Homestuck est devenu l'un des plus longs "webcomics" au monde, avec plus de 7000 pages. Sa communauté de visiteurs quotidiens se compte en millions, les produits dérivés s'arrachent, des centaines de cosplayers font sensation à chaque convention, et la récente levée de fond sur
Kickstarter a obtenu plus de deux millions de dollars, dont la moitié en 24 heures. Et l'aventure n'est pas encore finie.
Mais que peut raconter Homestuck pour que l'histoire dure si longtemps ? Difficile de dire grand chose sans révéler des détails qu'on découvre soi-même en temps que lecteur, au fur et à mesure. Pour faire simple, et pour donner le point de départ, en mode description cliché : quatre amis décident de jouer ensemble à un jeu en réseau, Sburb ; mais très vite ils se rendent compte que le jeu a des conséquences imprévues et que le destin de l'univers repose sur leurs épaules. Difficile d'en dire beaucoup plus sans dévoiler des détails cruciaux... Tout ce que je peux dire, c'est que 6000 pages après le début, au milieu de paradoxes temporels et d'univers parallèles, l'auteur réussit encore à faire des révélations terribles qui bouleversent tout ce qu'on savait jusque là de l'histoire... révélations dont on se rend compte a posteriori qu'elles sont annoncées en filigrane depuis les premières pages de l'histoire...

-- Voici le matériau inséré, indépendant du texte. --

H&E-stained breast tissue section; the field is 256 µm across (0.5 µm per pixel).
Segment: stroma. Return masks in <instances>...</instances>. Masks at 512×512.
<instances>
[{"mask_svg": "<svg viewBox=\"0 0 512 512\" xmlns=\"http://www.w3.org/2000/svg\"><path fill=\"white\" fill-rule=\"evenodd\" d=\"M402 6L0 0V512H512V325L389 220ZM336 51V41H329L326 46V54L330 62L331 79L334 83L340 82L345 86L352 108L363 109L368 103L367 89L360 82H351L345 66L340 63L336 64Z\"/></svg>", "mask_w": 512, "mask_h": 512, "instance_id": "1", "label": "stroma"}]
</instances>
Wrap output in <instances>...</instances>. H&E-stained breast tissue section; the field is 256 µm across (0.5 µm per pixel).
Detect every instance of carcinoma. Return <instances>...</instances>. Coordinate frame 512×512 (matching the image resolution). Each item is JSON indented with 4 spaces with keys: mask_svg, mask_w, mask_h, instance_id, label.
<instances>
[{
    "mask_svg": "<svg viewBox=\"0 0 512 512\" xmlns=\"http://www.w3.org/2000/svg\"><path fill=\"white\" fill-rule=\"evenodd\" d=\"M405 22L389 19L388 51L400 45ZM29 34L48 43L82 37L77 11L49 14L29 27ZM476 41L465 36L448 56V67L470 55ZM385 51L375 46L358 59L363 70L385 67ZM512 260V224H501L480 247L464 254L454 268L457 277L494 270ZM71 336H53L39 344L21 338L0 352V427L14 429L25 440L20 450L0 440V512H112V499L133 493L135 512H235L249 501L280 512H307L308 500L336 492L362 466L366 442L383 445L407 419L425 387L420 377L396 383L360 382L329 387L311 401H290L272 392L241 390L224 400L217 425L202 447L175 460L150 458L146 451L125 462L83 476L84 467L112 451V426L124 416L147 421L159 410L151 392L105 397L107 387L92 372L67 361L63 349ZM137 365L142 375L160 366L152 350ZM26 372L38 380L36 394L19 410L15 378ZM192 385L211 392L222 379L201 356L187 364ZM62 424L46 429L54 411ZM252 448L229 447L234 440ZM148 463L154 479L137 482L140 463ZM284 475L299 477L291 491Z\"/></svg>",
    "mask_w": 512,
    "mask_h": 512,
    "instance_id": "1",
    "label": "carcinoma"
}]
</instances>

Mais surtout, je considère
Homestuck comme étant la plus grande œuvre d'art de ces dix dernières années au moins. Son immense mérite est d'être une œuvre parfaitement adaptée à son média qu'est Internet : aucun autre média n'est adapté à ce récit.
Je m'explique. Une page usuelle de
Homestuck comporte une image, image qui parfois est un court gif animé. L'image est parfois accompagnée d'une courte description, mais la plupart du temps on trouve en dessous de l'image des transcriptions des dialogues entre personnages. Ces discussions sont parfois assez verbeuses : une grande partie de l'histoire est racontée par ce moyen, il n'y a que peu de narration omnisciente. Cette combinaison image / dialogue, c'est une page normale, comme on en trouve quelques milliers.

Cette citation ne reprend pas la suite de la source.